RECORDED INFORMATION Start Marker

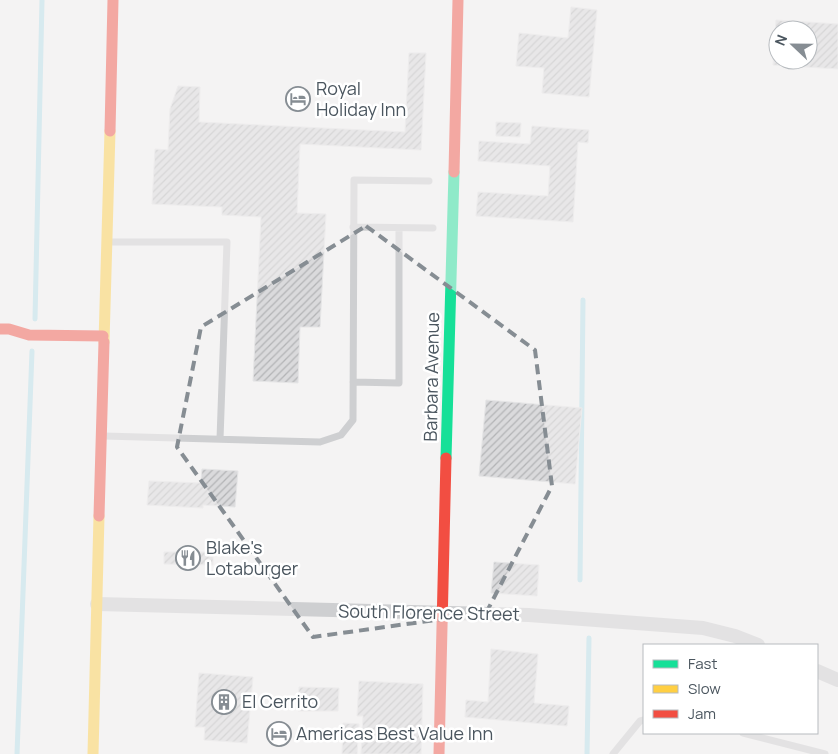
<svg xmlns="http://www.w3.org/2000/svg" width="838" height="754" viewBox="0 0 838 754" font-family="Manrope,sans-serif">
<defs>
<pattern id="building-hatch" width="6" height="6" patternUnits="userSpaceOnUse" patternTransform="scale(1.25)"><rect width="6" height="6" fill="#dadadc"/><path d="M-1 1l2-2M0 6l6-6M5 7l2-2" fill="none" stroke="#b3b4b6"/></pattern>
</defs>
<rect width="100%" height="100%" fill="#f4f3f3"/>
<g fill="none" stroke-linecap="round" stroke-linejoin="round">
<path stroke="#b3dfea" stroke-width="5" d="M35 319 42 0
M580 580 583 300
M17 754 32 351
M587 754 589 638"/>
</g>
<path fill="url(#building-hatch)" stroke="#e5e5e6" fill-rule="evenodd" d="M571 7 597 10 589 97 542 93 544 68 516 66 519 33 568 38Z
M776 20 838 24V69L773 65ZM778 30H808V60H778Z
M409 53H426L421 150 300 144 297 213 326 214 320 327H300L298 383 253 381 261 217 222 215V207L152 204 155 149 168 150 170 109 178 86 200 87 199 122 405 132Z
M496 122 521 123 520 137 496 136Z
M532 126 589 130 588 143 578 142 573 222 476 216 478 192 548 196 550 166 478 161 479 141 530 144Z
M486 400 582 408 575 484 479 476Z
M202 469 238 471 235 507 203 505V508L147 505 149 481 201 483Z
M164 552H213V565L164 564Z
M494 562 539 565 537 596 491 593Z
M491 649 538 654 534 703 569 706 567 726 465 717 466 700 488 702Z
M199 673 253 677 247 743 204 740 205 727H195Z
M359 681 423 684 421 754H361L363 716H357Z
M299 687 339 688 338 711H298Z
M343 723 359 724 357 754H342Z"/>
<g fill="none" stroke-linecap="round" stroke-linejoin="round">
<path stroke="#cecfd1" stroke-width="7" d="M353 227 433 228
M109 242H227L220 439
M353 382 399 383V228
M104 436 320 442 341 435 353 420 354 180 429 181
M743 733 825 754
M613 754 640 721 644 720"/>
<path stroke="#cecfd1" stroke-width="14" d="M97 604 529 615 703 628 735 636 758 645
M817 671 838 680"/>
<path stroke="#16e098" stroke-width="11" d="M446 458 454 172"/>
<path stroke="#ffcf43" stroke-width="11" d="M104 342 110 131
M93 754 99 516"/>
<path stroke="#f24e42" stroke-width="11" d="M110 131 113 0
M454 172 458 0
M0 329H9L29 335 103 336
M99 516 104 342
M439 754 446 458"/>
</g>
<path d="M0 0H838V754H0ZM366 226 535 350 552 486 486 613 313 637 177 447 201 327Z" fill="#f4f3f3" fill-opacity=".55" fill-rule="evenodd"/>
<path fill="none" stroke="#868d93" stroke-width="4" stroke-dasharray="10 6" stroke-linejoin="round" d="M366 226 535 350 552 486 486 613 313 637 177 447 201 327Z"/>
<defs>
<symbol id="hotel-ring" viewBox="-11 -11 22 22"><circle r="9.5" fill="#fff" stroke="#868d93" stroke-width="1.5"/><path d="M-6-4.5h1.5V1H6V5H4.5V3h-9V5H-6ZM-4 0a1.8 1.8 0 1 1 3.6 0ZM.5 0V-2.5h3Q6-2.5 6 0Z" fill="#868d93"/></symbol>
<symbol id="restaurant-ring" viewBox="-11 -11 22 22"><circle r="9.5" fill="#fff" stroke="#868d93" stroke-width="1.5"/><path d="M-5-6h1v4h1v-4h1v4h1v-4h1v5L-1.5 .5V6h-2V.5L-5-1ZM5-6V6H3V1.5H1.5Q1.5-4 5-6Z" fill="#868d93"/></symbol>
<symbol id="building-ring" viewBox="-11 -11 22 22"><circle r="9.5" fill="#fff" stroke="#868d93" stroke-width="1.5"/><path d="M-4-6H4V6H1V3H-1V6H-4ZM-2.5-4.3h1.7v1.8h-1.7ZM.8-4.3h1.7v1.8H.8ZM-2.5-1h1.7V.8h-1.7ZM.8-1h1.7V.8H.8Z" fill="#868d93"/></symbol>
</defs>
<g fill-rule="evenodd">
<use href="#hotel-ring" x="284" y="85" width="28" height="28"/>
<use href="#restaurant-ring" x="174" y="544" width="28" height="28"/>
<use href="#building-ring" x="210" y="688" width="28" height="28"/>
<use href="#hotel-ring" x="265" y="720" width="28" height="28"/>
</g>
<g text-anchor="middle" stroke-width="5" stroke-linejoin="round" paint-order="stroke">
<g font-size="18" fill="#4b565f" stroke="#fff" text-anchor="start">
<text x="316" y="95">Royal<tspan x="316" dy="21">Holiday Inn</tspan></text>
<text x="206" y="554">Blake's<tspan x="206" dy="21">Lotaburger</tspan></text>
<text x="242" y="708">El Cerrito</text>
<text x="296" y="740">Americas Best Value Inn</text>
</g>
<g font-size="18" fill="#4b565f" stroke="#fff">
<text transform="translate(432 377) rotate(-89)" y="6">Barbara Avenue</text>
<text transform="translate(429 613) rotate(1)" y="6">South Florence Street</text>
</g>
</g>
<rect x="643" y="644" width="175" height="90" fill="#ffffff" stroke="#b7bbbf"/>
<rect x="653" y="660" width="25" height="8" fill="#16e098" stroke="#b7bbbf"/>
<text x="688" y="669" font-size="15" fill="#4b565f">Fast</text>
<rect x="653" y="685" width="25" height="8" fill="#ffcf43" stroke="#b7bbbf"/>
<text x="688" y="694" font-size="15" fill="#4b565f">Slow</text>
<rect x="653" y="710" width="25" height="8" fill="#f24e42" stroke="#b7bbbf"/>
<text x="688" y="719" font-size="15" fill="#4b565f">Jam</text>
<g transform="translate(793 45) rotate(292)"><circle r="24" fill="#ffffff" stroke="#b7bbbf"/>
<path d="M0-4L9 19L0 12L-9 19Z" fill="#868d93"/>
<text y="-8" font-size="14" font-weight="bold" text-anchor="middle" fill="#4b565f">N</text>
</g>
</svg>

RECORDED INFORMATION End Marker

DESCRIPTION OF THE TASK:
There is a line with "M409 53H426L421 150" and a line with "M743 733 825 754" above. Copy exactly those two lines and all lines between them, with nothing else.

RESPONSE TO THIS TASK:
M409 53H426L421 150 300 144 297 213 326 214 320 327H300L298 383 253 381 261 217 222 215V207L152 204 155 149 168 150 170 109 178 86 200 87 199 122 405 132Z
M496 122 521 123 520 137 496 136Z
M532 126 589 130 588 143 578 142 573 222 476 216 478 192 548 196 550 166 478 161 479 141 530 144Z
M486 400 582 408 575 484 479 476Z
M202 469 238 471 235 507 203 505V508L147 505 149 481 201 483Z
M164 552H213V565L164 564Z
M494 562 539 565 537 596 491 593Z
M491 649 538 654 534 703 569 706 567 726 465 717 466 700 488 702Z
M199 673 253 677 247 743 204 740 205 727H195Z
M359 681 423 684 421 754H361L363 716H357Z
M299 687 339 688 338 711H298Z
M343 723 359 724 357 754H342Z"/>
<g fill="none" stroke-linecap="round" stroke-linejoin="round">
<path stroke="#cecfd1" stroke-width="7" d="M353 227 433 228
M109 242H227L220 439
M353 382 399 383V228
M104 436 320 442 341 435 353 420 354 180 429 181
M743 733 825 754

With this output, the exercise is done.